2007-09-29 Thread Davide Libenzi
On Sat, 29 Sep 2007, Thor Lancelot Simon wrote:

> On Sat, Sep 29, 2007 at 03:35:29PM -0700, Davide Libenzi wrote:
> > 
> > I seriously doubt ppl are using SSL_shutdown() with non-blocking BIOs, 
> > together with the current API semantics. Seriously.
> 
> Well, how do you suppose they're terminating their SSL sessions?  If you
> look at the archive of this list, you'll see evidence that, in fact,
> there are users of the non-blocking interface -- pretty much all of whom
> find it poorly designed and implemented, but, they're users nonetheless.
> 
> I find the API resulting from your change considerably better.  I just am
> concerned about breaking other people's existing code.  And, unfortunately,
> the text in the RETURN VALUES does actually document how the existing
> (stupid) API works.

### GIVEN RECORDS
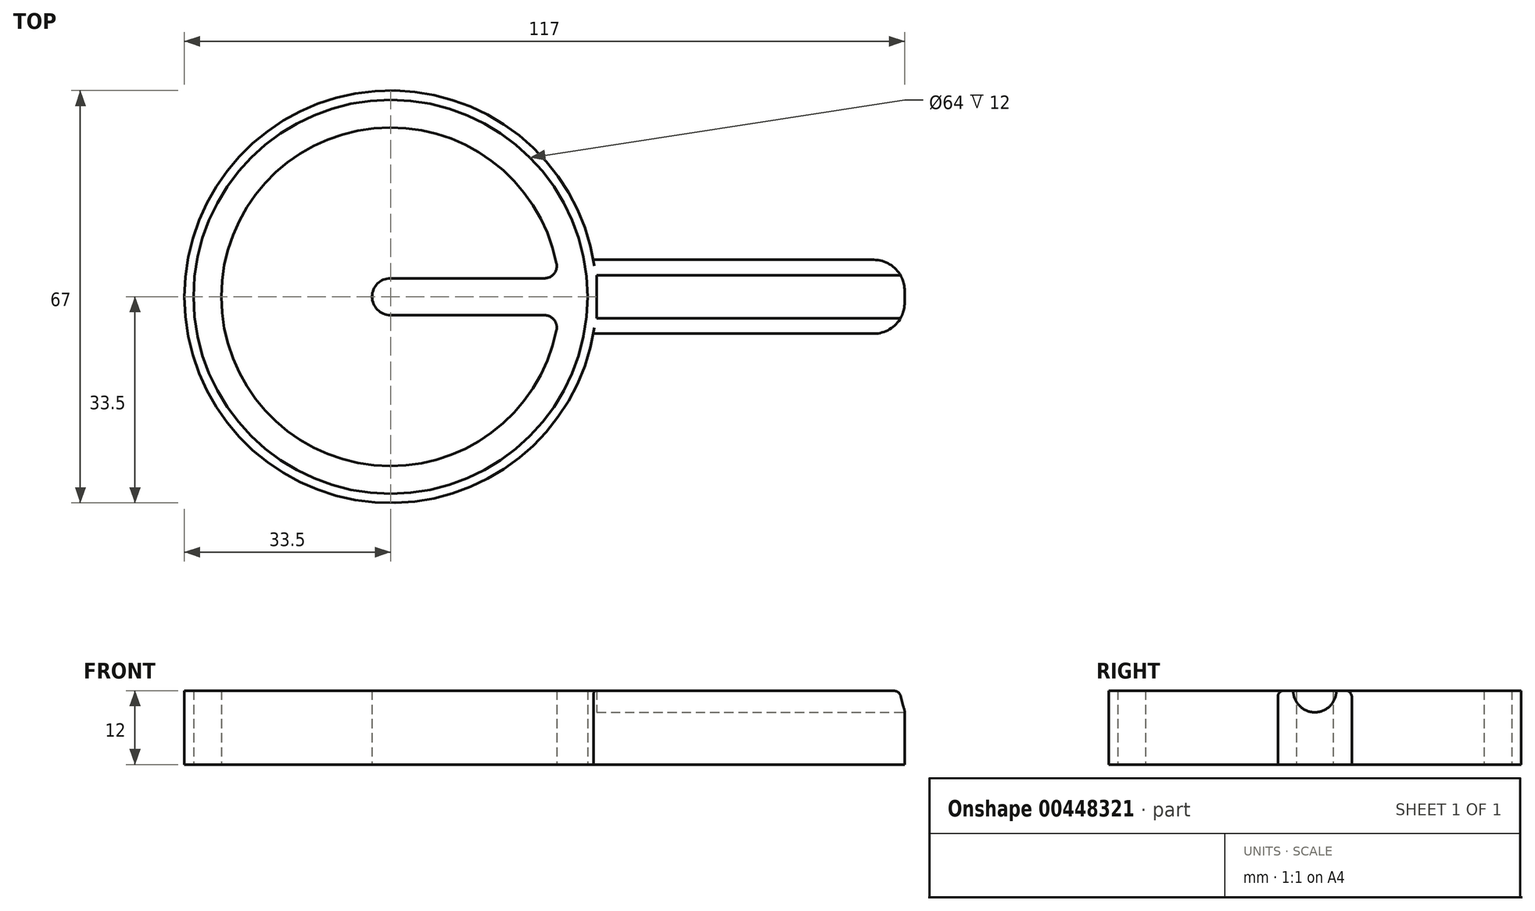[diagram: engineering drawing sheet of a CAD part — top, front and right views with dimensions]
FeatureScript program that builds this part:
annotation { "Feature Type Name" : "Feature", "Feature Type Description" : "" }
export const myFeature = defineFeature(function(context is Context, id is Id, definition is map)
    precondition{}
    {
        {
            var Q0;
            Q0=qCreatedBy(makeId("Top.planeOp"),FACE);
            var sketch = newSketch(context, id + "F0", { "sketchPlane" : qUnion([Q0])});
            skArc(sketch, "E0", {"start": v(27.34, 3) * mm, "mid": v(-27.5, 0) * mm, "end": v(27.34, -3) * mm});
            skArc(sketch, "E1", {"start": v(0, 3) * mm, "mid": v(-3, 0) * mm, "end": v(0, -3) * mm});
            skLineSegment(sketch, "E2.bottom", {"start": v(0, 3) * mm, "end": v(27.34, 3) * mm});
            skLineSegment(sketch, "E2.top", {"start": v(0, -3) * mm, "end": v(27.34, -3) * mm});
            skSolve(sketch);
        }
        {
            var Q0;
            Q0=makeQuery(id+"F0.imprint","IMPRINT",FACE,{"disambiguationData":[TD([[makeQuery(id+"F0.imprint","IMPRINT",EDGE,{"derivedFrom":sQuery(id+"F0.wireOp",EDGE,"E0")}),1.0]])]});
            extrude(context, id + "F1", {"entities" : qUnion([Q0]), "depth" : 12 * mm});
        }
        {
            var Q0;
            Q0=makeQuery(id+"F1.opExtrude","SWEPT_EDGE",EDGE,{"disambiguationData":[OSD([sQuery(id+"F0.wireOp",EDGE,"E0"),sQuery(id+"F0.wireOp",EDGE,"E2.bottom")])]});
            var Q1;
            Q1=makeQuery(id+"F1.opExtrude","SWEPT_EDGE",EDGE,{"disambiguationData":[OSD([sQuery(id+"F0.wireOp",EDGE,"E0"),sQuery(id+"F0.wireOp",EDGE,"E2.top")])]});
            fillet(context, id + "F2", {"entities" : qUnion([Q0, Q1]), "radius" : 2 * mm, "tangentPropagation" : true, "allowEdgeOverflow" : false});
        }
        {
            var Q0;
            Q0=qCreatedBy(makeId("Top.planeOp"),FACE);
            var sketch = newSketch(context, id + "F3", { "sketchPlane" : qUnion([Q0])});
            skCircle(sketch, "E3", {"center": v(0, 0) * mm, "radius": 32 * mm});
            skArc(sketch, "E4", {"start": v(32.96, 6) * mm, "mid": v(-33.5, 0) * mm, "end": v(32.96, -6) * mm});
            skLineSegment(sketch, "E5.bottom", {"start": v(32.96, -6) * mm, "end": v(83.5, -6) * mm});
            skLineSegment(sketch, "E5.top", {"start": v(32.96, 6) * mm, "end": v(83.5, 6) * mm});
            skLineSegment(sketch, "E5.right", {"start": v(83.5, -6) * mm, "end": v(83.5, 6) * mm});
            skSolve(sketch);
        }
        {
            var Q0;
            Q0=makeQuery(id+"F3.imprint","IMPRINT",FACE,{"disambiguationData":[TD([[makeQuery(id+"F3.imprint","IMPRINT",EDGE,{"derivedFrom":sQuery(id+"F3.wireOp",EDGE,"E3")}),-1.0]])]});
            extrude(context, id + "F4", {"entities" : qUnion([Q0]), "depth" : 12 * mm});
        }
        {
            var Q0;
            Q0=makeQuery(id+"F4.opExtrude","SWEPT_FACE",FACE,{"disambiguationData":[OSD([sQuery(id+"F3.wireOp",EDGE,"E5.right")])]});
            var sketch = newSketch(context, id + "F5", { "sketchPlane" : qUnion([Q0])});
            skCircle(sketch, "E6", {"center": v(0, 12) * mm, "radius": 3.5 * mm});
            skSolve(sketch);
        }
        {
            var Q0;
            {var subQ0=sQuery(id+"F5.wireOp",EDGE,"E6");var subQ1=makeQuery(id+"F4.opExtrude","CAP_EDGE",EDGE,{"disambiguationData":[OSD([sQuery(id+"F3.wireOp",EDGE,"E5.right")])],"isStart":false});var subQ2=makeQuery(id+"F5.imprint","INTERSECT",VERTEX,{"disambiguationData":[OD(0.0)],"derivedFrom":[subQ1,subQ0]});Q0=makeQuery(id+"F5.imprint","IMPRINT",FACE,{"disambiguationData":[TD([[makeQuery(id+"F5.imprint","IMPRINT",EDGE,{"disambiguationData":[TD([[subQ2,-1.0]])],"derivedFrom":subQ0}),1.0]])]});}
            extrude(context, id + "F6", {"entities" : qUnion([Q0]), "operationType" : NewBodyOperationType.REMOVE, "oppositeDirection" : true, "depth" : 50 * mm});
        }
        {
            var Q0;
            Q0=makeQuery(id+"F4.opExtrude","SWEPT_EDGE",EDGE,{"disambiguationData":[OSD([sQuery(id+"F3.wireOp",EDGE,"E5.bottom"),sQuery(id+"F3.wireOp",EDGE,"E5.right")])]});
            var Q1;
            Q1=makeQuery(id+"F4.opExtrude","SWEPT_EDGE",EDGE,{"disambiguationData":[OSD([sQuery(id+"F3.wireOp",EDGE,"E5.top"),sQuery(id+"F3.wireOp",EDGE,"E5.right")])]});
            fillet(context, id + "F7", {"entities" : qUnion([Q0, Q1]), "radius" : 5 * mm, "tangentPropagation" : true, "allowEdgeOverflow" : false});
        }
        {
            var Q0;
            Q0=makeQuery(id+"F4.opExtrude","CAP_EDGE",EDGE,{"disambiguationData":[OSD([sQuery(id+"F3.wireOp",EDGE,"E5.bottom")])],"isStart":false});
            var Q1;
            Q1=makeQuery(id+"F4.opExtrude","CAP_EDGE",EDGE,{"disambiguationData":[OSD([sQuery(id+"F3.wireOp",EDGE,"E5.top")])],"isStart":false});
            fillet(context, id + "F8", {"entities" : qUnion([Q0, Q1]), "radius" : 1 * mm, "tangentPropagation" : true, "allowEdgeOverflow" : false});
        }
    });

### EXERCISE REQUIREMENTS
A – Could you copy the SSL_shutdown email thread word for word, everything from "2007-09-29 Thread Davide" down to "they're users nonetheless."?
B – Can you carry on writing the SSL_shutdown email thread from the point where it stops?

### SOLVED PROBLEMS
A –
2007-09-29 Thread Davide Libenzi
On Sat, 29 Sep 2007, Thor Lancelot Simon wrote:

> On Sat, Sep 29, 2007 at 03:35:29PM -0700, Davide Libenzi wrote:
> > 
> > I seriously doubt ppl are using SSL_shutdown() with non-blocking BIOs, 
> > together with the current API semantics. Seriously.
> 
> Well, how do you suppose they're terminating their SSL sessions?  If you
> look at the archive of this list, you'll see evidence that, in fact,
> there are users of the non-blocking interface -- pretty much all of whom
> find it poorly designed and implemented, but, they're users nonetheless.

B –
> 
> On balance maybe it's just best to apply your change.  It's hardly up to
> _me_ whether that happens in the public OpenSSL distribution!  It does
> look correct to me and I've applied it to my local tree, since I control
> all the code that's linked into. ;-)

It doesn't have to be *my* patch to be applied (I actually suggest a 
double/triple check over it). Whatever fix you guys come up with, as long 
as SSL_shutdown() ends up having sane (somehow aligned to SSL_read, 
SSL_write, etc...) semantics WRT non-blocking BIOs.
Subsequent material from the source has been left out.